Merci à tous mes potes de l’ENS et adjacents pour m’avoir injecté une quantité adéquate de pression sociale pour que je fasse une thèse. Vous aviez raison : c’était un projet absurde, mais quand même bien marrant. Merci aux Grotas pour les chouettes discussions politiques qui m’ont aidé à faire la part des choses et à ne pas trop devenir lobotomisé par la culture d’entreprise. Tout plein de remerciements à a3nm, Elarnon, louis, Mc, Machin, olasd, pintoch, Robin, Yap, et tous les autres gens d’IRC pour vos principes et pour les discussions mathématiques ou philosophiques aussi interminables qu’enrichissantes, et pensées spéciales pour ceux d’entre vous qui m’ont suivi dans la poudreuse en hiver!

Alex, Alma, Nicolas, et Shauna, merci pour les visites, les jeux de société et les nombreux chouettes moments. Noélie, merci pour les visites, toujours plaisantes même lorsqu’on se fait surprendre par l’apocalypse. Pauline, merci pour l’hospitalité, les millions de cartes postales réjouissantes, et le soutien moral permanent. Manon, merci pour les jeux et la confiance qui va avec, je suis fier de t’avoir connue avant que tu ne deviennes une auteure mondialement célèbre. Juliette, merci pour la confiance et pour l’inspiration, je suis fier et chanceux de te compter parmi mes amies. Patricia, merci pour le soutien, les recommandations de lecture, et les excellents conseils sentimentaux. Laure, merci aussi pour la confiance, les vacances random et les discussions à cœur ouvert m’ont probablement évité de perdre pied plus d’une fois, merci tout plein pour être une personne aussi exceptionnellement enthousiasmante. Rien que lister tous les gens qui m’ont accompagné me met la larme à l’œil… Je ne sais pas ce que j’ai fait pour mériter d’être aussi bien entouré.

Danksagung

Sfé, Pascal und Tricia, ihr seid der Grund, warum ich mich zum ersten Mal in Zürich wie zuhause gefühlt habe. Tausend Dank für die Abendessen, Spiele une Organisation der Veranstaltungen. Olga, danke für dein Vertrauen une die vielen lustigen Abende. Danke, dass ihr alle so seltsame und augezeichnete Menschen seid.

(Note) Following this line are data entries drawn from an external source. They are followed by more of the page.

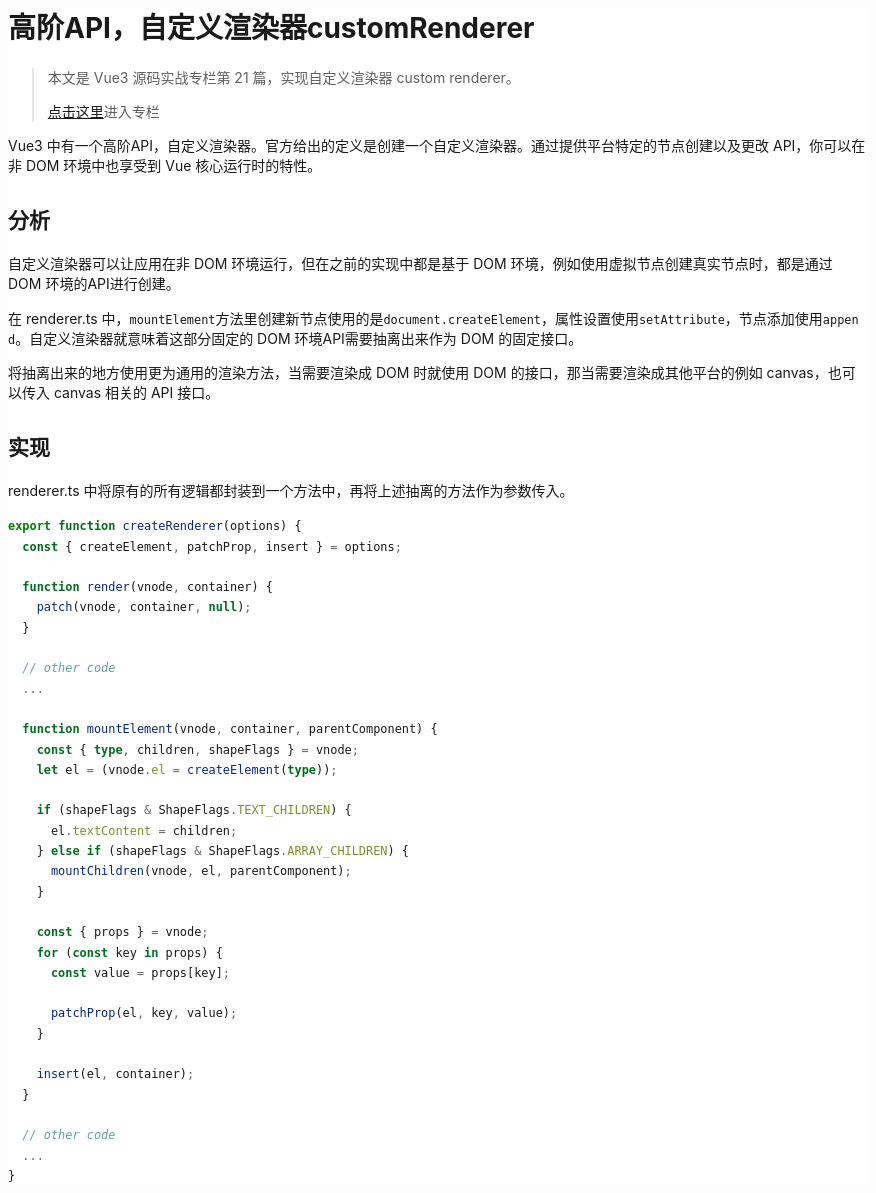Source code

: # 高阶API，自定义渲染器customRenderer

> 本文是 Vue3 源码实战专栏第 21 篇，实现自定义渲染器 custom renderer。
> 
> [点击这里](https://mp.weixin.qq.com/mp/appmsgalbum?__biz=MzIzNDY1MDY5Ng==&action=getalbum&album_id=3177388392377237504&scene=173&subscene=227&sessionid=1705040547&enterid=1705040549&from_msgid=2247486605&from_itemidx=1&count=3&nolastread=1#wechat_redirect)进入专栏

Vue3 中有一个高阶API，自定义渲染器。官方给出的定义是创建一个自定义渲染器。通过提供平台特定的节点创建以及更改 API，你可以在非 DOM 环境中也享受到 Vue 核心运行时的特性。

## 分析

自定义渲染器可以让应用在非 DOM 环境运行，但在之前的实现中都是基于 DOM 环境，例如使用虚拟节点创建真实节点时，都是通过 DOM 环境的API进行创建。

在 renderer.ts 中，`mountElement`方法里创建新节点使用的是`document.createElement`，属性设置使用`setAttribute`，节点添加使用`append`。自定义渲染器就意味着这部分固定的 DOM 环境API需要抽离出来作为 DOM 的固定接口。

将抽离出来的地方使用更为通用的渲染方法，当需要渲染成 DOM 时就使用 DOM 的接口，那当需要渲染成其他平台的例如 canvas，也可以传入 canvas 相关的 API 接口。

## 实现

renderer.ts 中将原有的所有逻辑都封装到一个方法中，再将上述抽离的方法作为参数传入。

```ts
export function createRenderer(options) {
  const { createElement, patchProp, insert } = options;

  function render(vnode, container) {
    patch(vnode, container, null);
  }

  // other code
  ...

  function mountElement(vnode, container, parentComponent) {
    const { type, children, shapeFlags } = vnode;
    let el = (vnode.el = createElement(type));

    if (shapeFlags & ShapeFlags.TEXT_CHILDREN) {
      el.textContent = children;
    } else if (shapeFlags & ShapeFlags.ARRAY_CHILDREN) {
      mountChildren(vnode, el, parentComponent);
    }

    const { props } = vnode;
    for (const key in props) {
      const value = props[key];

      patchProp(el, key, value);
    }

    insert(el, container);
  }

  // other code
  ...
}
```
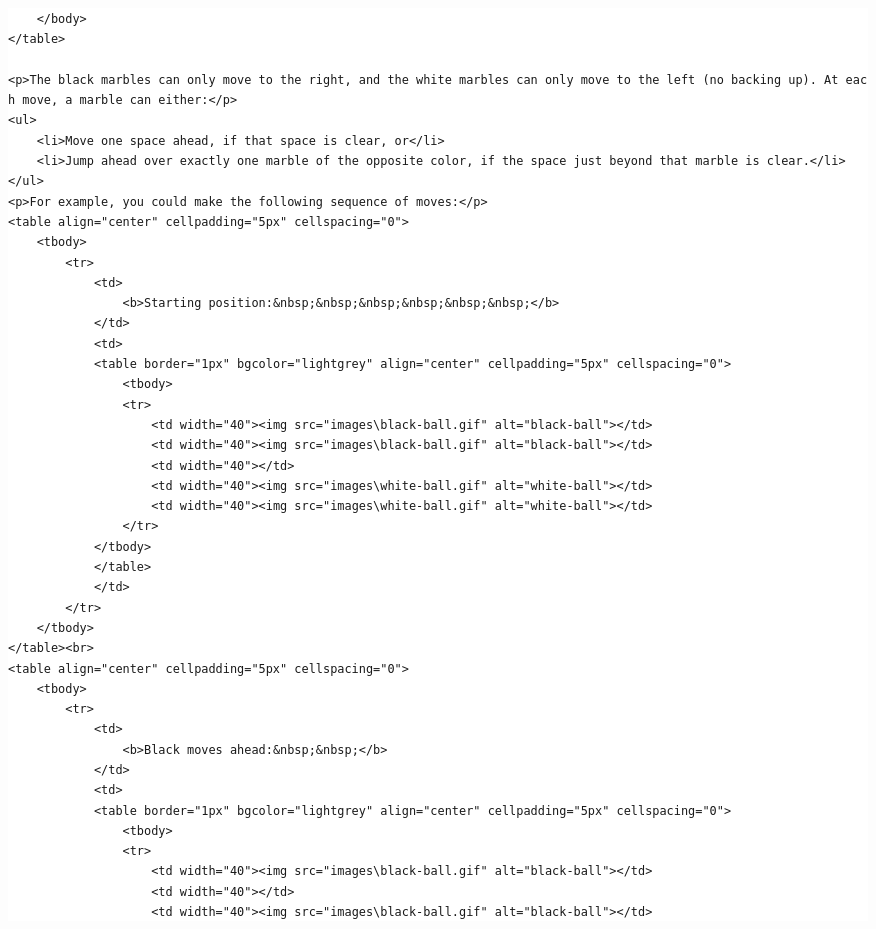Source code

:         </body>
    </table>

    <p>The black marbles can only move to the right, and the white marbles can only move to the left (no backing up). At each move, a marble can either:</p>
    <ul>
        <li>Move one space ahead, if that space is clear, or</li>
        <li>Jump ahead over exactly one marble of the opposite color, if the space just beyond that marble is clear.</li>
    </ul>
    <p>For example, you could make the following sequence of moves:</p>
    <table align="center" cellpadding="5px" cellspacing="0">
        <tbody>
            <tr>
                <td>
                    <b>Starting position:&nbsp;&nbsp;&nbsp;&nbsp;&nbsp;&nbsp;</b>
                </td>
                <td>
                <table border="1px" bgcolor="lightgrey" align="center" cellpadding="5px" cellspacing="0">
                    <tbody>
                    <tr>
                        <td width="40"><img src="images\black-ball.gif" alt="black-ball"></td>
                        <td width="40"><img src="images\black-ball.gif" alt="black-ball"></td>
                        <td width="40"></td>
                        <td width="40"><img src="images\white-ball.gif" alt="white-ball"></td>
                        <td width="40"><img src="images\white-ball.gif" alt="white-ball"></td>
                    </tr>
                </tbody>
                </table>     
                </td>
            </tr>
        </tbody>
    </table><br>
    <table align="center" cellpadding="5px" cellspacing="0">
        <tbody>
            <tr>
                <td>
                    <b>Black moves ahead:&nbsp;&nbsp;</b>
                </td>
                <td>
                <table border="1px" bgcolor="lightgrey" align="center" cellpadding="5px" cellspacing="0">
                    <tbody>
                    <tr>
                        <td width="40"><img src="images\black-ball.gif" alt="black-ball"></td>
                        <td width="40"></td>
                        <td width="40"><img src="images\black-ball.gif" alt="black-ball"></td>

Annerose und Bernd, vielen Dank für die herausragende Gastfreundlichkeit. Das Gefühl ein Familienmitgleid zu sein war sowohl sehr berührend als auch entscheidend, um meine Doktorarbeit fertig zu schreiben.

Schließlich, Sia, Liebe meines Lebens. Ich weiß nicht, wie ich dir nur annähernd für die ständige Liebe, Unterstützung une Vertrauen in diesen Jahren danken könnte. Du warst in den dunkelsten Momenten für mich da, und du hast die besten Zeiten tausendmal freudiger gemacht. Ich freue mich auf viele weitere Kuschelstunden, ausgefallene Abendessen, Autoreisen, Massagen, Star-Trek-Abende und Träume von der Zukunft.

All opinions here are my own, not my employers.